If you owe a ton of money on your student loans and to multiple lenders, the idea of consolidating them into one new loan can seem very tempting. You’ve probably seen ads from debt consolidation companies extolling the virtues of a debt consolidation loan. They usually focus on the fact that if you consolidate, you will have only one payment to make every month instead of the multiple ones you’re making now. And that payment will be “dramatically” be less than the total of the payments you’re now making.
This is all true but before you decide on a debt consolidation loan, there are some important things to consider.
When it comes to consolidating student loan debts there are basically two options. You could get a Direct Consolidation Loan from the federal government or from a private lender.
If you were to choose a Federal Direct Consolidation Loan, you could consolidate the following types of loans.
- Direct Subsidized Loans
- Direct Unsubsidized Loans
- Subsidized Federal Stafford Loans
- Unsubsidized Federal Stafford Loans
- Direct PLUS Loans
- PLUS loans from the Federal Family Education Loan (FFEL) Program
- Supplemental Loans for Students (SLS)
- Federal Perkins Loans
- Federal Nursing Loans
- Health Education Assistance Loans
In other words, you could consolidate just about every type of federal loan if, and here comes the big if, and that’s you need to have at the minimum one Direct Loan or FFEL Program loan that is in repayment or in a grace period. In addition, you must either make repayment arrangements with your loan servicer that are satisfactory to it or you will need agree to repay the loan under Income-Based Repayment, Pay As You Earn repayment or Income-Contingent Repayment.
Calculating your interest rate
Both the interest rate and the term are fixed with a Federal Direct Consolidation Loan. The way interest rates are calculated is based on the weighted average of the loans being consolidated rounded up to the nearest 1/8th of one percent.
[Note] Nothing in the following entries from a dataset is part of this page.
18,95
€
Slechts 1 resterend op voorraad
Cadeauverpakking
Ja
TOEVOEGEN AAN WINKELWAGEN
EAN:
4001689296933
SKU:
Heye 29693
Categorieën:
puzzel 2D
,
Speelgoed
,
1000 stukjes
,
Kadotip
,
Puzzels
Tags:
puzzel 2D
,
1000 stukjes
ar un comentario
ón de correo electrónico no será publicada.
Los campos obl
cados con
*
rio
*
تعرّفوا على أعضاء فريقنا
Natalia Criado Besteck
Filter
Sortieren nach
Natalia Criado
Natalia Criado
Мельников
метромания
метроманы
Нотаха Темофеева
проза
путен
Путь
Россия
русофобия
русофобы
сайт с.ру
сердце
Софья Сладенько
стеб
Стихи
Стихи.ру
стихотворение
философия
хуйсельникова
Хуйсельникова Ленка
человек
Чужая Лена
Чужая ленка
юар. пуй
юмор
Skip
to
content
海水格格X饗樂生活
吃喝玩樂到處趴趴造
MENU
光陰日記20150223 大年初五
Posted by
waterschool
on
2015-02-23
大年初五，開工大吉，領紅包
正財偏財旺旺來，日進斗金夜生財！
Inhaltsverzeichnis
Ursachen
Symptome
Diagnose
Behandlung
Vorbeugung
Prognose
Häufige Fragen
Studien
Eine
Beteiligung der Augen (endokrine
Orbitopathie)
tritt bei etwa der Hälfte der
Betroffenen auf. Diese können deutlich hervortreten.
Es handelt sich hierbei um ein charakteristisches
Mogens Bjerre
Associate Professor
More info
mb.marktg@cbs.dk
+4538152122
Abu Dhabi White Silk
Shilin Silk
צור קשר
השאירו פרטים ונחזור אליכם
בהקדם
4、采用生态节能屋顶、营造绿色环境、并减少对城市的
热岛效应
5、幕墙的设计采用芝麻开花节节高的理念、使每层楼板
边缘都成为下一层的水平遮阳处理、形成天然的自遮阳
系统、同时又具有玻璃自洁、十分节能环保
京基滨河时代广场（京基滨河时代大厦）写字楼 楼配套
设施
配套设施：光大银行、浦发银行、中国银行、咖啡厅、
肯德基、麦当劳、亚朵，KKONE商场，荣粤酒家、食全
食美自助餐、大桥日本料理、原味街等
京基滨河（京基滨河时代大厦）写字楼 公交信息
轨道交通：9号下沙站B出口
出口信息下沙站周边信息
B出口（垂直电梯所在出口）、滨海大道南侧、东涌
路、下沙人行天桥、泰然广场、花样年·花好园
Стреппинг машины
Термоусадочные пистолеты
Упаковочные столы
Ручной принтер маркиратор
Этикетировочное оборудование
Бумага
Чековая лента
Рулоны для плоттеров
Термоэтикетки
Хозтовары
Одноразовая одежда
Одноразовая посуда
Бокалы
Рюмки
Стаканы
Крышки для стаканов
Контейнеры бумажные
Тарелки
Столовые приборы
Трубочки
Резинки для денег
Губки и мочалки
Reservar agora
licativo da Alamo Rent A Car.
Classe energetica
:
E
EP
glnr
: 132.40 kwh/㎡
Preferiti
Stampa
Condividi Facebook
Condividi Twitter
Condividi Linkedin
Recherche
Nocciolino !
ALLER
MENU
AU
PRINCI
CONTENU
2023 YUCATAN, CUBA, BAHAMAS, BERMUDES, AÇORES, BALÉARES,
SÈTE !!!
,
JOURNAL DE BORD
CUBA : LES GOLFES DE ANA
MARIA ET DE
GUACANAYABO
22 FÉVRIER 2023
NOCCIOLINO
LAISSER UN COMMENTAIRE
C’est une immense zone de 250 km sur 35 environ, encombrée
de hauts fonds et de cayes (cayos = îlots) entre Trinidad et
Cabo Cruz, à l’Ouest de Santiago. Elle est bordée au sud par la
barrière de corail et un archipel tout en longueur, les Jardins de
The best way to think of this is that your new interest rate will be higher than the loan with the lowest interest rate you’re now paying but lower than your loan with the highest interest rate.
Note: The government has a calculator you could use to determine exactly what your new interest rate would be.
The application process
If you decide on a Federal Direct Consolidation Loan, the application process is fairly simple. You go to StudentLoans.gov where you will find both paper and electronic applications. You can download the electronic application or download and print the paper version. You would then submit it by US mail. If you choose to file electronically, there are five steps as follows.
1. Choose Loans & Servicer
2. Repayment Plan Selection
3. Terms and Conditions
4. Borrower and Reference Information
5. Review and Sign
Once you’ve submitted your application electronically or by mailing the paper version, the consolidation service you selected will handle all the other actions necessary to consolidate your loans. It will also be your point of contact should you have any questions in the future regarding your consolidation application.
Repaying your Federal Direct Consolidation Loan
As noted above, you have three repayment options if you choose a Federal Direct Consolidation loan. They are Income-Based Repayment, Pay As You Earn repayment and Income-Contingent Repayment.
Private student consolidation loans
Given the fact that federal consolidation loans come with some pretty great features, why would you choose to refinance with a private lender? One way to determine whether this would make sense for you is to use this guideline: If your annual income is larger then the amount of student loan debt you have, you might take a look at private refinancing. You’ll also need to take into consideration other factors such as your credit history and other monthly expenses. However, comparing your income to your debt load is a good way to start.
More and more private lenders are entering the student loan consolidation market so that there are more and more options for refinancing. Be sure to keep in mind that once you consolidate your student loans with a private lender you will lose the benefits that come with a federal loan including loan deferment, repayment options, forbearance and loan cancellation. So before you take out a private debt consolidation loan, it’s important to ask yourself whether or not it’s worth it to give up those benefits just to get a lower interest rate.
Check out other options
Before you apply for either a Federal Direct or a private consolidation loan, do check out the other options available for handling your debts. For example, you could go to a credit-counseling agency for help. This is where you will be assigned a counselor that reviews all of your finances, helps you develop a budget and provides you with tips for better managing your money and your debts. There’s likely a credit-counseling agency near where you live. Just make sure it’s a nonprofit and offers its services either free or at very low cost. Also, if you choose this option do not let your counselor push you into a debt management program unless you totally understand it.
Snowballing your debts is another way to get student loans paid off without having to borrow money to do it. This is a technique developed by the financial guru Dave Thomas. The way it works is that you focus all of your efforts on paying off the student loan with the lowest balance. Once you’ve done this you will have more money available to pay off the loan with the second smallest balance and so on. This is called snowballing because as you pay off each loan you will gather momentum to pay off the next loan just like a snowball rolling downhill gathers momentum. If you choose to do this just make sure that while you’re paying off that first loan you continue to make at least the minimum payments on your other loans.
If you do decide that a private debt consolidation loan would make sense given your earnings and circumstances, be sure to shop around. There are, unfortunately, some debt consolidation companies that are basically scam artists. While they promise a consolidation loan, what they often do is push you into a debt consolidation program.